┏━━

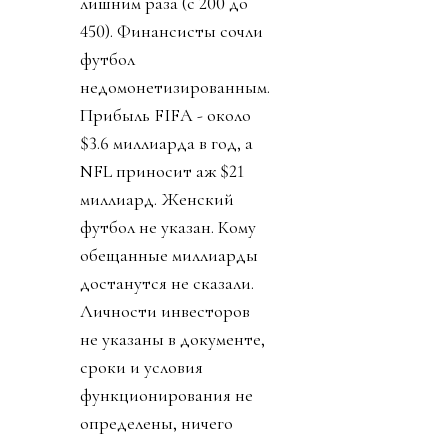
лишним раза (с 200 до
450). Финансисты сочли
футбол
недомонетизированным.
Прибыль FIFA - около
$3.6 миллиарда в год, а
NFL приносит аж $21
миллиард. Женский
футбол не указан. Кому
обещанные миллиарды
достанутся не сказали.
Личности инвесторов
не указаны в документе,
сроки и условия
функционирования не
определены, ничего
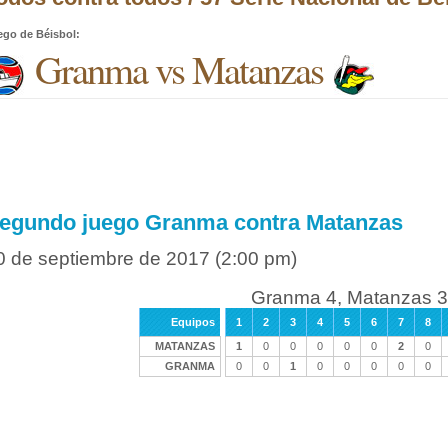
ego de Béisbol
:
Granma vs Matanzas
egundo juego Granma contra Matanzas
0 de septiembre de 2017
(2:00 pm)
Granma 4, Matanzas 3
Equipos
1
2
3
4
5
6
7
8
MATANZAS
1
0
0
0
0
0
2
0
GRANMA
0
0
1
0
0
0
0
0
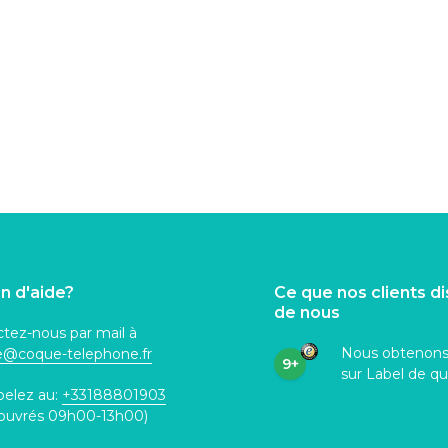
n d'aide?
Ce que nos clients d
de nous
tez-nous par mail à
Nous obtenon
ce@coque
-telephone.fr
9+
sur Label de qu
pelez au:
+33188801903
 ouvrés 09h00-13h00)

┗━━

*Work instruction:* Retype the text of every row above line by line, without changes, and leave the pictures out.

*Completed exercise:*
лишним раза (с 200 до
450). Финансисты сочли
футбол
недомонетизированным.
Прибыль FIFA - около
$3.6 миллиарда в год, а
NFL приносит аж $21
миллиард. Женский
футбол не указан. Кому
обещанные миллиарды
достанутся не сказали.
Личности инвесторов
не указаны в документе,
сроки и условия
функционирования не
определены, ничего
ego de Béisbol
:
Granma vs Matanzas
egundo juego Granma contra Matanzas
0 de septiembre de 2017
(2:00 pm)
Granma 4, Matanzas 3
Equipos
1
2
3
4
5
6
7
8
MATANZAS
1
0
0
0
0
0
2
0
GRANMA
0
0
1
0
0
0
0
0
n d'aide?
Ce que nos clients d
de nous
tez-nous par mail à
Nous obtenon
ce@coque
-telephone.fr
9+
sur Label de qu
pelez au:
+33188801903
 ouvrés 09h00-13h00)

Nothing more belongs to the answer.